Corriere del Mezzogiorno (Campania)
Verdetto «scomodo»
Ma poiché riveste un incarico pubblico deve fare i conti con la comunità che rappresenta su incarico di De Luca e per tutelare il suo lavoro, oltre che quello del presidente, sarebbe meglio se facesse un passo indietro. È chiaro, dunque, che la vicenda va ben oltre il perimetro di una normale contesa giudiziaria e investe la credibilità delle istituzioni e, più in generale, della politica. A maggior ragione alla vigilia di elezioni che potrebbero ridisegnare il profilo dell’Europa con il tratto nero e minaccioso del sovranismo, un fenomeno sorto anche per il vorticoso crollo di fiducia che le democrazie del secondo Novecento non hanno saputo arginare, ad esempio, restaurando nell’azione di governo il principio di causa ed effetto tra parole e fatti.
Risultato: la scarsa coerenza della classe dirigente è adesso una delle mine che rischiano di far esplodere il tradizionale assetto liberal-democratico dell’Unione Europea. Ebbene, scendendo pe li rami, cos’altro è il caso Boldoni se non questo? Proviamo a metterci nei panni di un elettore pd che domani volesse mettere in cima alle sue preferenze il nome di Franco Roberti, ex procuratore nazionale antimafia e assessore alla legalità della giunta regionale: sbaglierebbe forse a domandarsi come fa De Luca a tenere nella stessa squadra un evasore fiscale e un magistrato di limpida fama? A chiedere il voto per quest’ultimo e a non dire una parola sulla condanna che ha colpito una sua stretta collaboratrice? Sbaglierebbe, sostanzialmente, a interrogarsi su quale sia il vero volto del Pd campano e se davvero quest’ambiguità merita il suo consenso?
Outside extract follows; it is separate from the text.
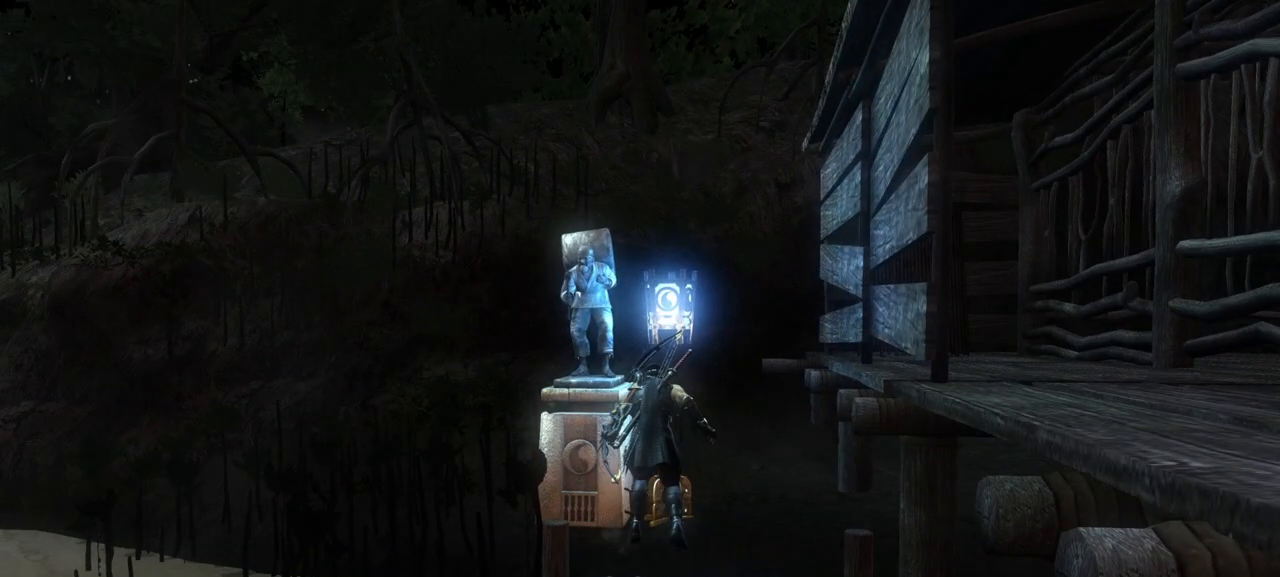
{"buttons": [], "left_stick": "center", "right_stick": "center", "events": []}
Il governatore è uno degli ultimi cavalli di razza dell’antico centrosinistra e, sia pur con qualche inciampo, ha amministrato decisamente meglio di quanto appaia in superficie. Ma il familismo politico resta la sua spina nel fianco: i collaboratori si scelgono in base al curriculum, alle competenze che hanno maturato, non per vincoli d’affetto o di riconoscenza. O, peggio ancora, per sentito dire. E se sbagliano, bisogna cambiarli senza star lì a esitare. Soprattutto quando, difendendoli, si mette a repentaglio anche la propria reputazione. Tocca a De Luca ora scegliere quale risposta dare all’elettore pd che domani andrà alle urne per votare Roberti.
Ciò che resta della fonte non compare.